Its the little things i like about bein home like having actual toilet paper instead of subway napkins
Just saw a woman in a hospital gown with a Steelers jersey on top smoking a cigarette while hooked up to an IV outside of the hospital. I love Pittsburgh.
last night we were having sex and i didn't care if i got off. i was just holding up my hand behind his head so i could look at my new ring. i think he knew.
We need to get sombreros so I can give them to strippers.
Restaurants Roasting People Who Gave Them Negative Yelp Reviews (25 Pics)
It's all sex hats and vagina bandages with you isn't it?
I woke up with her dog licking the wedding cake out of my ear and her sister finishing our Jaeger
I'd introduce you to the guys, but you'd probably make them all fall in love with you
I could do with a Floridian man-harem. Let's do this.

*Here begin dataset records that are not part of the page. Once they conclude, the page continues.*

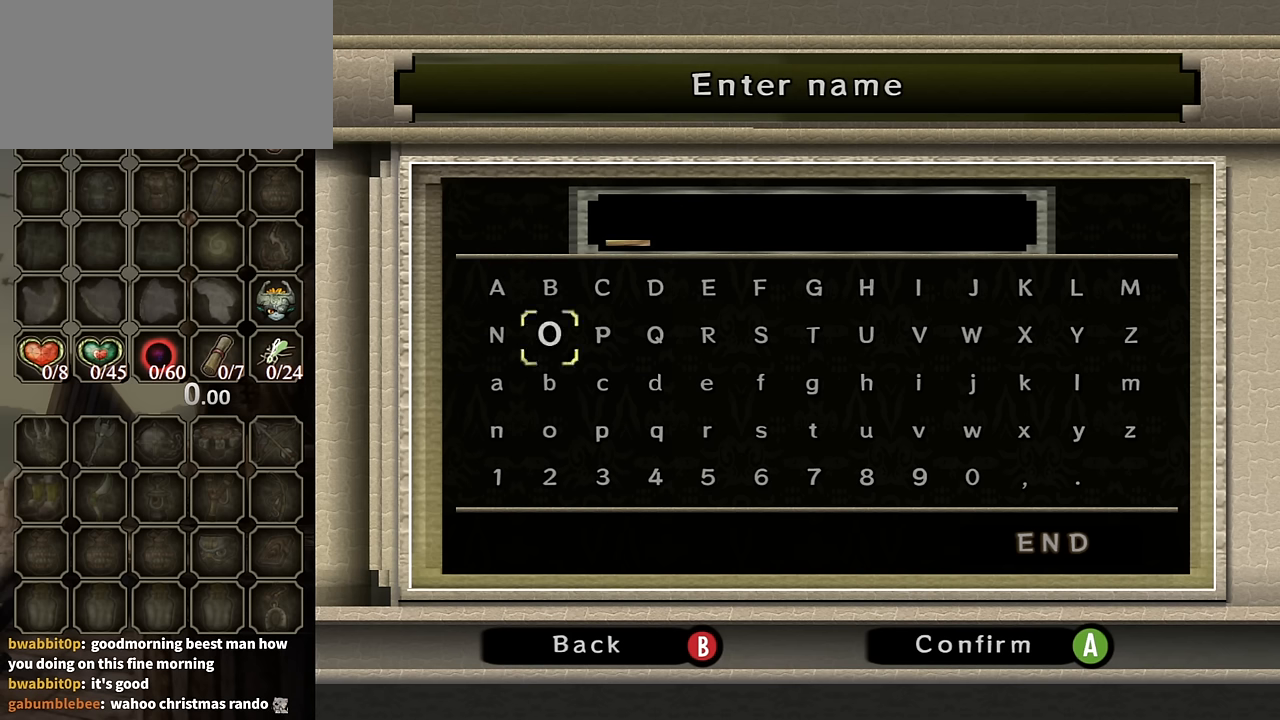
{"buttons": [], "left_stick": "center", "right_stick": "center", "events": [[500, "left_stick", "center"]]}
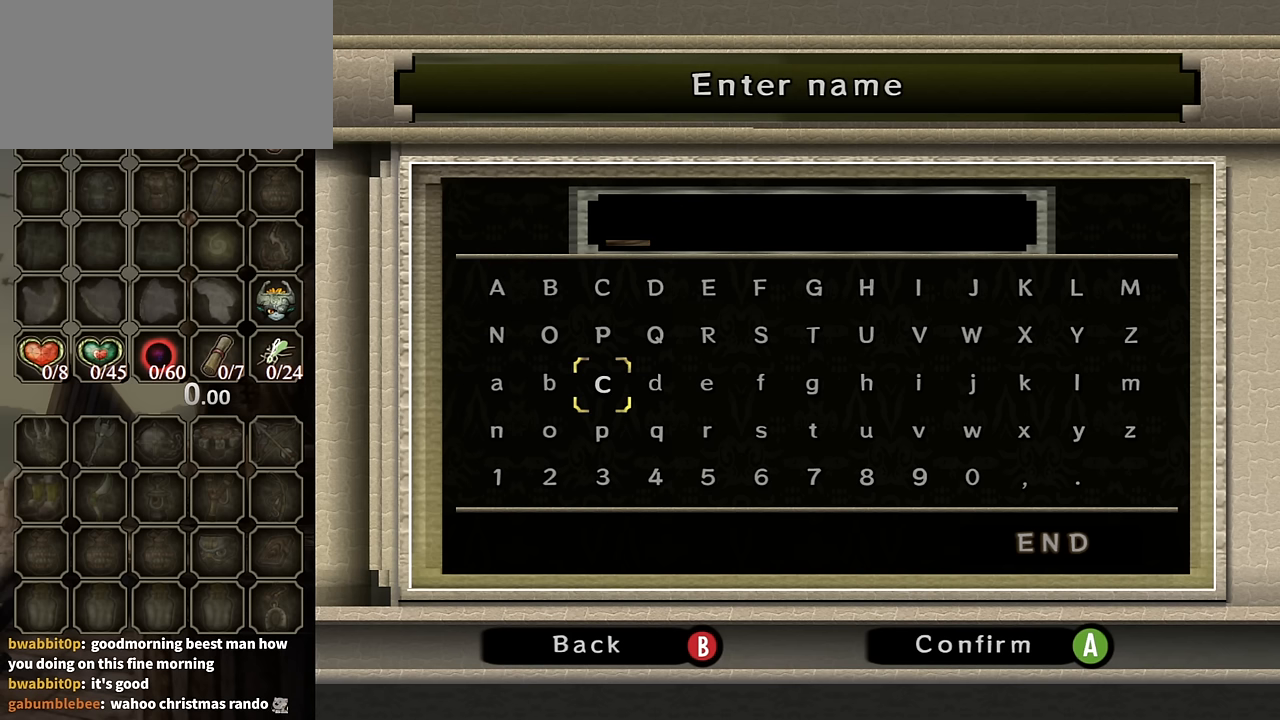
{"buttons": [], "left_stick": "center", "right_stick": "center", "events": []}
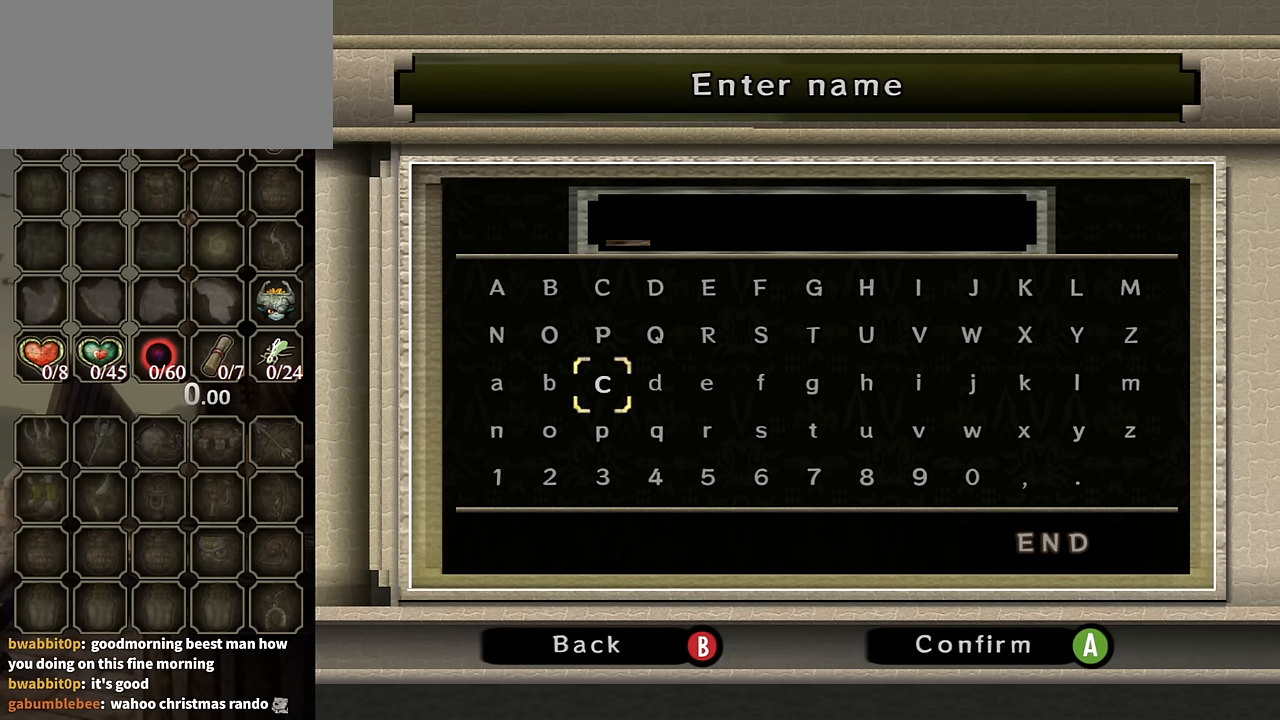
{"buttons": [], "left_stick": "center", "right_stick": "center", "events": []}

I think the old lady next to me at the bar just saw your pussy
I think we did. All i know my pants smell like pong water due to the bathroom extravagansa. God I feel like a whore.
Woman Posts Harassing DMs From Creep Online, Now He’s Upset Because People Told His Mom
the best part was at the strip club when he said he was "here to pick up my wife. she's up on stage.....wait that's my aunt". only in Ottawa.
ted dressed as a cardinal led an expedition across campus. i felt like one of the 12 apostles.
You can't Tinder AND have him bring you icecream in the same night. It messes with your vagina.
I feel better now, I have multiple fuck buddies again
We should probably start extreme couponing for the morning after pill.
I smell like cotton candy and guilt.